WORK TASK 1 — In the linear regression post, rewrite everything from "There are probably" down to "on some data.", swapping "libraries" for "packages".
WORK TASK 2 — According to the linear regression post, why did the author write down how to do linear regression even though many libraries already do it?

Linear regression in vanilla Python with NumPy

This post covers how to do (multivariate) linear regression with Python using NumPy.

There are probably a dozen libraries which can do this for you but I just wanted to write this down since it's very easy to do it yourself. It's can also serve as a gentle introduction to NumPy (and to linear regression). Also, linear regression should probably be the first machine learning model you try when you get your hands on some data.

You can check out an example of using linear regression with some real world data in my previous post about estimating performance in power plants.

A quick review of linear regression

An illustration of linear regression, depicting some data, with the regression line and the distances from the data to the estimates which are to be minimized.

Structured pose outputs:
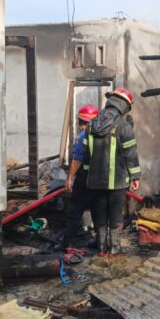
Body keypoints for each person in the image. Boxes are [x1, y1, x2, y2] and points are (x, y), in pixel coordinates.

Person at [82, 88, 141, 256]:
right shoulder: (124, 126)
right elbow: (131, 155)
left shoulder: (91, 125)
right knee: (115, 214)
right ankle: (114, 248)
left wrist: (88, 176)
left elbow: (86, 157)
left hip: (94, 182)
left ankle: (101, 249)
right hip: (118, 182)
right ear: (124, 106)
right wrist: (135, 176)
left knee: (99, 213)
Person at [62, 104, 99, 250]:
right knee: (98, 213)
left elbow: (77, 158)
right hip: (100, 180)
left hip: (84, 180)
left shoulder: (83, 135)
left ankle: (67, 244)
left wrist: (70, 178)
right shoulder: (105, 134)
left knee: (75, 211)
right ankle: (101, 244)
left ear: (80, 121)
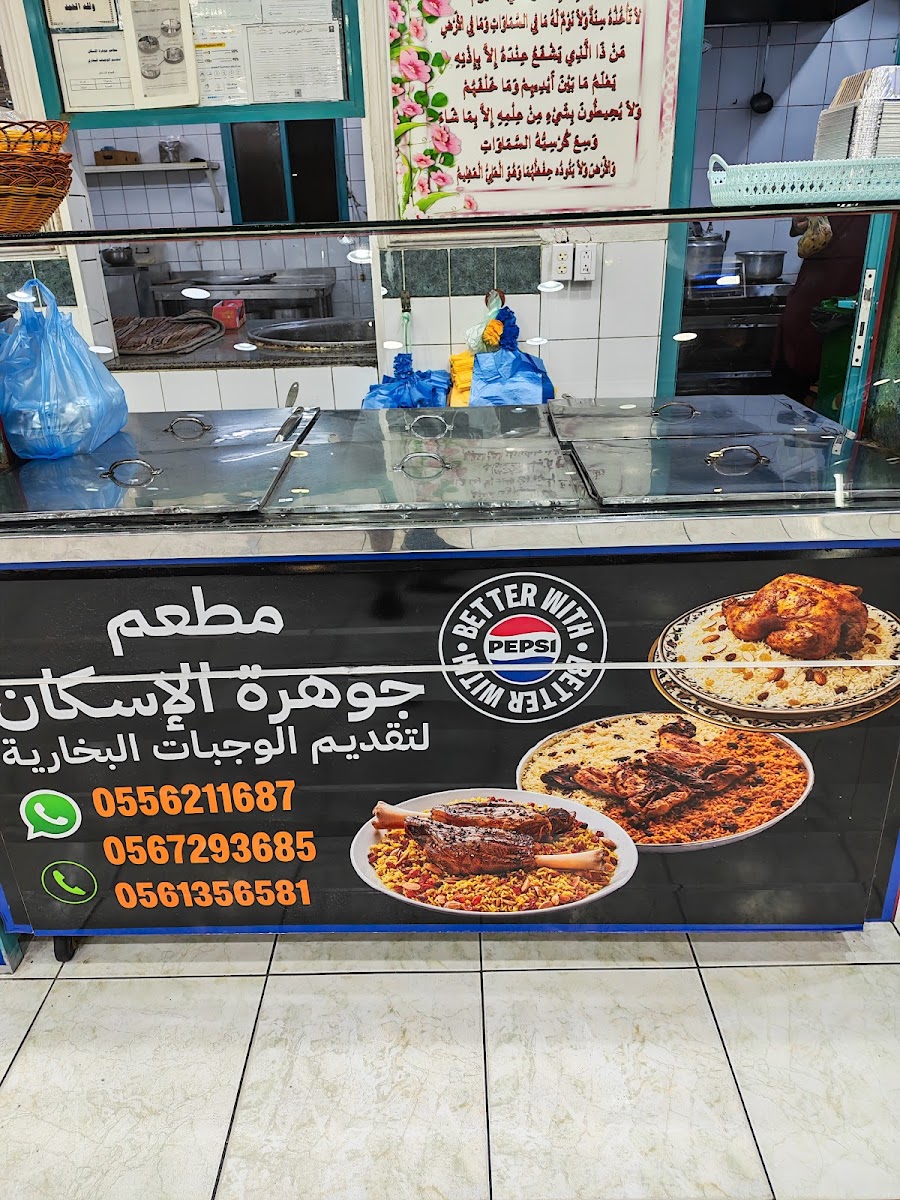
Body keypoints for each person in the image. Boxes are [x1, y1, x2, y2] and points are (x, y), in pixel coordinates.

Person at [772, 213, 869, 404]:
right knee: (797, 334)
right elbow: (801, 221)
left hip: (858, 275)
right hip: (817, 277)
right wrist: (800, 223)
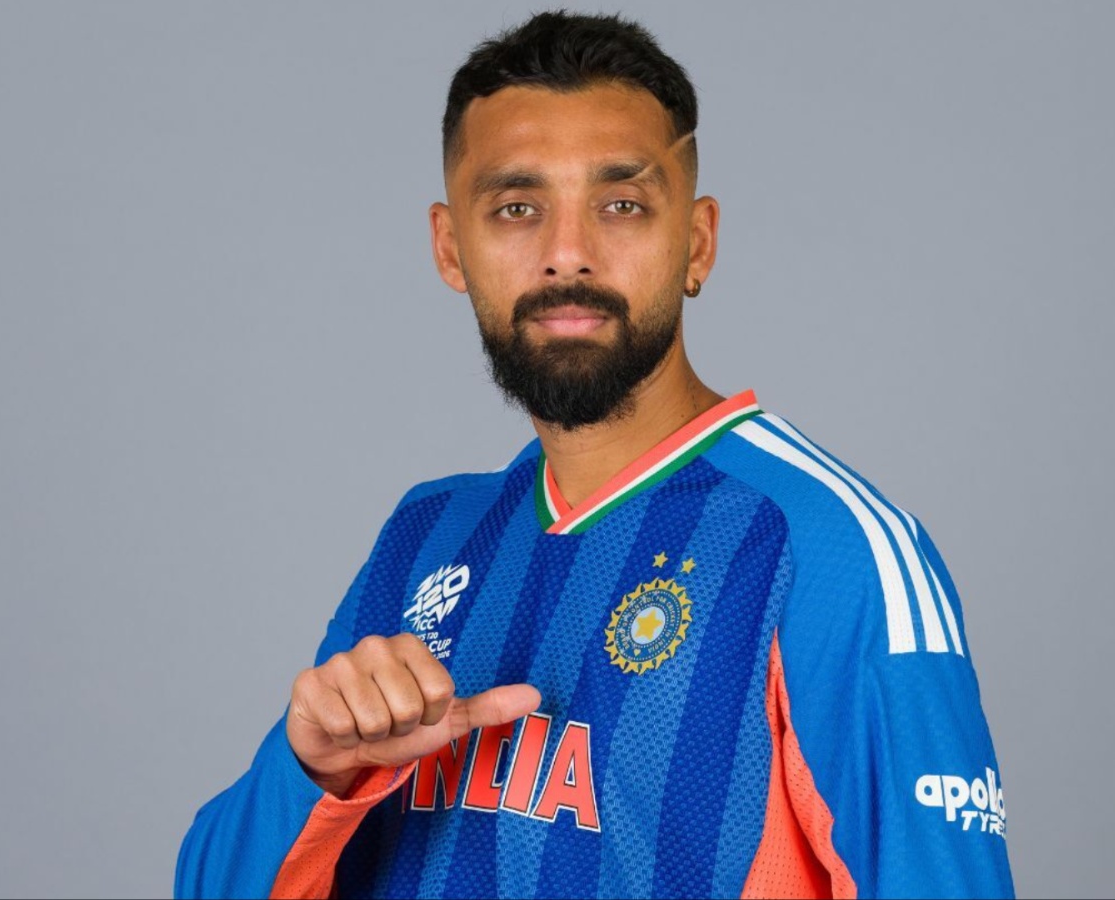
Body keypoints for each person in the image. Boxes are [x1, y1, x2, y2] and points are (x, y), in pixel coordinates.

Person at [175, 11, 1014, 899]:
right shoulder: (428, 536)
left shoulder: (834, 553)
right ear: (450, 248)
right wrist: (315, 776)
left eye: (621, 204)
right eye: (516, 208)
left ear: (696, 243)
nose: (566, 254)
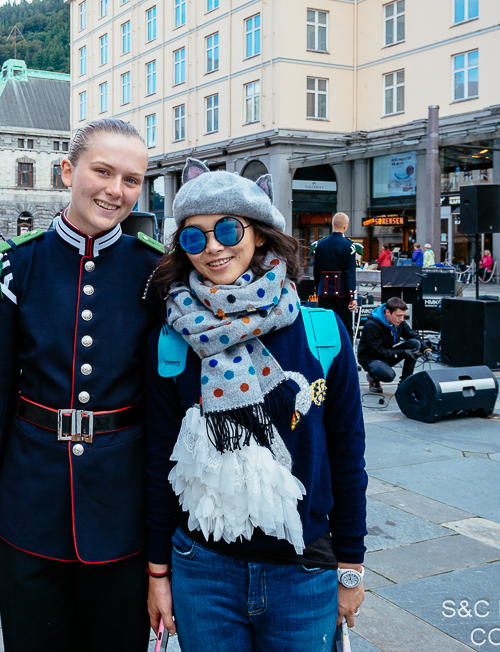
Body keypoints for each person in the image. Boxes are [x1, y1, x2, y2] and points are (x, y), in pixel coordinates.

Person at [144, 160, 367, 652]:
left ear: (261, 233)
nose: (213, 247)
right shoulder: (173, 339)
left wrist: (351, 566)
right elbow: (160, 462)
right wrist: (157, 571)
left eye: (228, 229)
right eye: (195, 237)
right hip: (203, 571)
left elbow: (347, 453)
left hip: (303, 571)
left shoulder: (320, 332)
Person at [0, 117, 162, 652]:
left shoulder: (155, 273)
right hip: (29, 509)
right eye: (103, 171)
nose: (116, 190)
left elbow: (165, 411)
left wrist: (164, 540)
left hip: (122, 513)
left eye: (132, 179)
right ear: (68, 172)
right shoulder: (17, 266)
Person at [357, 297, 422, 394]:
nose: (402, 319)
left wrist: (426, 350)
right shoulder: (372, 325)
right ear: (387, 312)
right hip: (371, 357)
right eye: (399, 316)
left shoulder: (399, 322)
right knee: (389, 375)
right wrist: (403, 352)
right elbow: (378, 352)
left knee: (415, 344)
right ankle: (373, 376)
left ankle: (404, 383)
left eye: (403, 316)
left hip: (387, 353)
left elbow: (413, 336)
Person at [312, 212, 357, 334]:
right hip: (343, 291)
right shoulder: (349, 245)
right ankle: (346, 347)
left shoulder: (319, 244)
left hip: (324, 290)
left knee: (325, 326)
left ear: (333, 225)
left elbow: (316, 270)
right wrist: (352, 296)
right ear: (345, 226)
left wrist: (317, 289)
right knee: (345, 327)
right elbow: (350, 272)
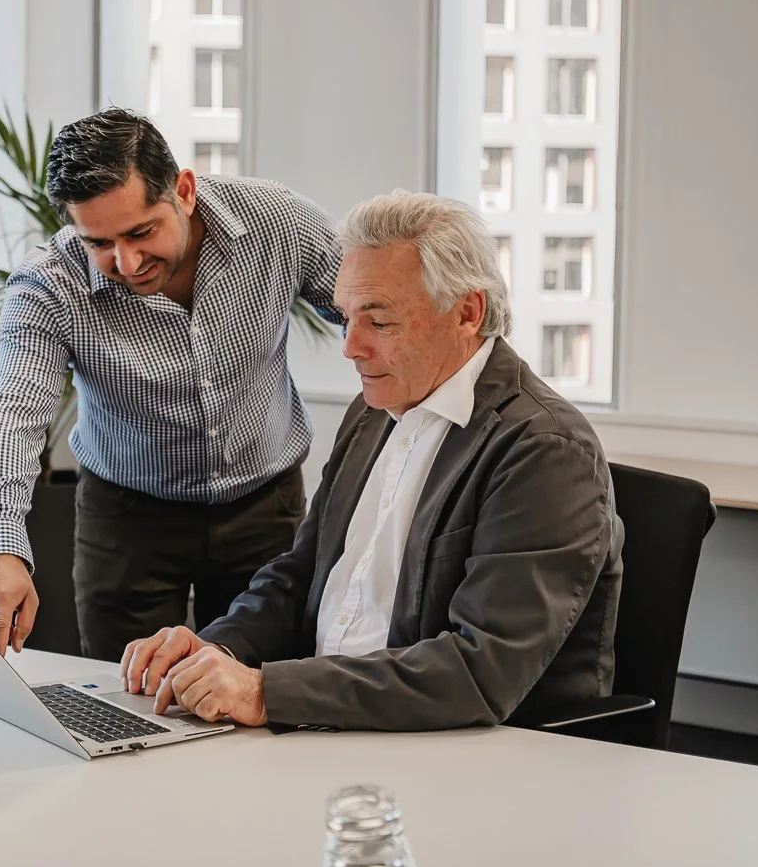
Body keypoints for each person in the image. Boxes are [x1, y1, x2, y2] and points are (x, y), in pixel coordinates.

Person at [118, 189, 624, 731]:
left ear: (467, 313)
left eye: (378, 322)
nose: (351, 346)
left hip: (463, 754)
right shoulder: (375, 409)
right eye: (346, 318)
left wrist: (267, 694)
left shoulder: (544, 450)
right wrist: (213, 649)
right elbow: (301, 574)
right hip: (330, 723)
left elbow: (479, 673)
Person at [0, 108, 342, 660]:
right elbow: (9, 410)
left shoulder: (277, 221)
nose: (128, 262)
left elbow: (366, 307)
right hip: (127, 519)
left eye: (141, 232)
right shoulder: (49, 285)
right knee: (126, 701)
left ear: (183, 191)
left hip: (265, 507)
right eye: (100, 243)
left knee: (266, 687)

YOUR SOLUTION 1 —
There are probably a dozen packages which can do this for you but I just wanted to write this down since it's very easy to do it yourself. It's can also serve as a gentle introduction to NumPy (and to linear regression). Also, linear regression should probably be the first machine learning model you try when you get your hands on some data.

YOUR SOLUTION 2 — The author wrote it down because it is very easy to do linear regression yourself.